Dès 1850, pourtant, on connaissait l'existence de figurations sur les rochers du Sahara, et quelques premières études de synthèse, très partielles et entachées d'opinions trop personnelles, avaient paru dans les années1920. Vers 1933-1935, le lieutenant Brenans rapporta du Tassili des carnets de « relevés » de gravures et surtout de peintures. Henri Lhote avait alors une trentaine d'années. Sa formation d'origine n'était pas celle de préhistorien, mais celle de naturaliste, de géographe et d'ethnographe. Ses premières missions au Sahara avaient concerné les migrations des criquets pèlerins, et c'est par hasard qu'il avait découvert, au Hoggar, des figurations rupestres. Il avait alors entrepris des recherches et reconnu de nouvelles stations. Encouragé par l'abbé Breuil, il étudia les carnets de Brenans.
Une mission au Tassili ne put cependant être mise sur pied immédiatement. La guerre survint. Dans les années d'après guerre, Lhote entra au C.N.R.S. Il mena de front, pendant quelques années, des études ethnographiques sur les Touareg (ses ouvrages Les Touaregs du Hoggar et La Chasse chez les Touaregs sont des classiques) et des études sur l'art rupestre. En 1952, il présente une étude sur les relevés de Brenans, étude dans laquelle il se détache clairement des idées de l'abbé Breuil, obsolètes et parfois fantaisistes. Lorsque la guerre d'Algérie éclate, la France, pour des raisons évidentes, désire manifester sa présence culturelle en Algérie. Une mission d'envergure pour l'exploration archéologique du Tassili fut décidée et confiée à Lhote.

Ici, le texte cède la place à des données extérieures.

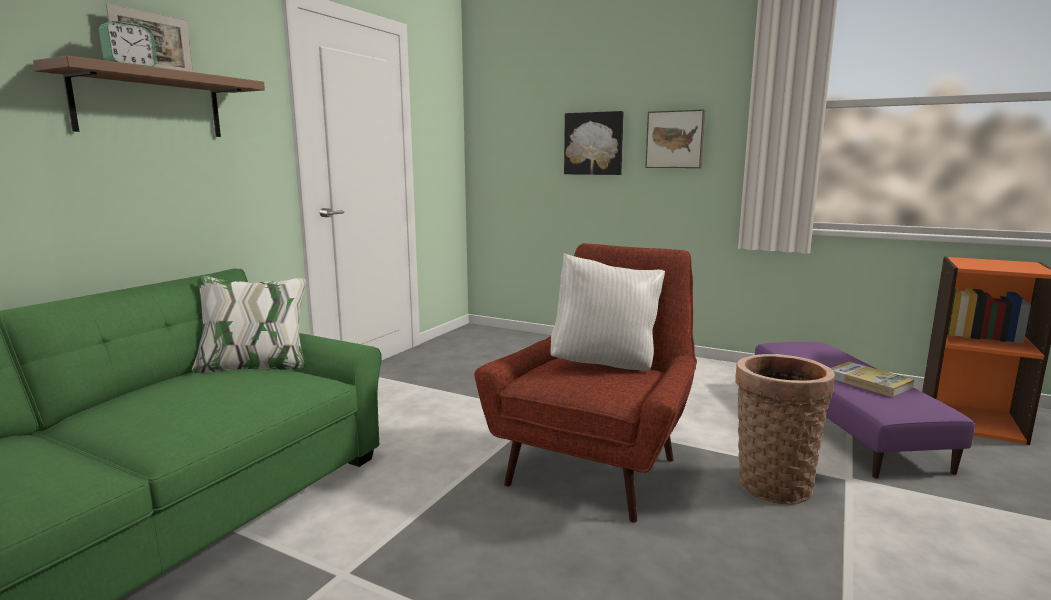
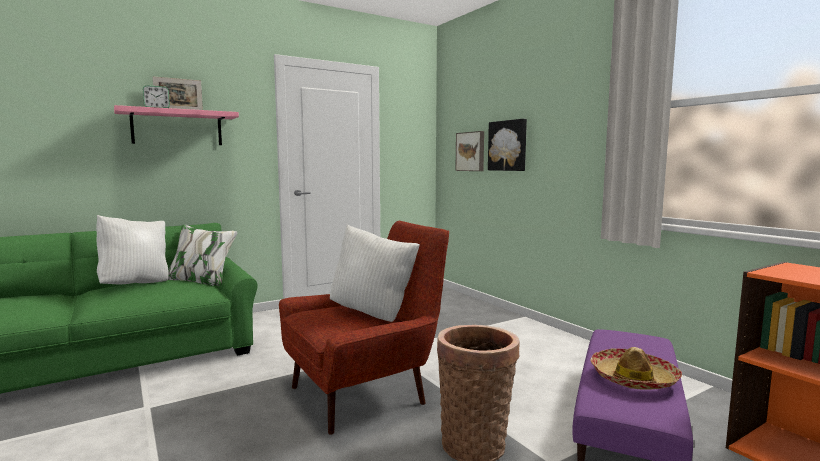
camera: 30 degrees right, 5 degrees down
(149, 104) = (177, 128): brown shelf -> pink shelf
(165, 389) = (136, 284): none -> white pillow
(675, 139) = (561, 140): picture -> picture (471, 151)
(868, 382) = (633, 378): book -> hat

En 1956-1957, puis à nouveau en 1959, Henri Lhote, avec une douzaine de peintres et photographes, inventoria les sites rupestres majeurs du Tassili central. Des reproductions des plus belles œuvres furent exposées, à la fin de 1957, à Paris au pavillon de Marsan. Le public cultivé put enfin situer, dans leur vraie dimension, ces images mystérieuses des pasteurs néolithiques du Sahara. Il découvrait que, voici quelques millénaires à peine, le désert avait fleuri, des peuples socialement et idéologiquement structurés y avaient vécu et, comme toutes les grandes civilisations, avaient créé un art original.

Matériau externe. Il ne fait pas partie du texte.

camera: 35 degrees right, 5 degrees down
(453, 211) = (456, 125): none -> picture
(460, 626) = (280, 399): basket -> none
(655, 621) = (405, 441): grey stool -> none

Après ses missions au Tassili, Henri Lhote prend en main l'essentiel de la recherche sur les figurations rupestres dans tout le Sahara algérien. Durant les trente dernières années, il a publié une masse énorme de documents rupestres, cinq fois plus qu'il n'en avait été publié avant lui. Ses principaux ouvrages ont trait aux figurations rupestres de l'Oued Djerat (Tassili du Nord), du Tassili central, de l'Atlas saharien et de l'Aïr (Niger). Ces publications définissaient un domaine scientifique au sein d'une littérature saharienne encombrée d'ouvrages où la présentation artistique des images et le lyrisme du commentaire — même sous des plumes de professionnels — tenaient souvent lieu d'exposé scientifique. Parallèlement à cet apport documentaire capital, Henri Lhote a développé les aspects théoriques, disputant de la classification et de la chronologie, de l'évolution des faunes, des problèmes des débuts de l'art rupestre, des groupes berbères historiques, etc. Ses positions, inévitablement, ont été forgées en accord avec « l'air du temps », les idées de leur milieu de formation. Certaines ont vieilli, d'autres sont devenues insoutenables.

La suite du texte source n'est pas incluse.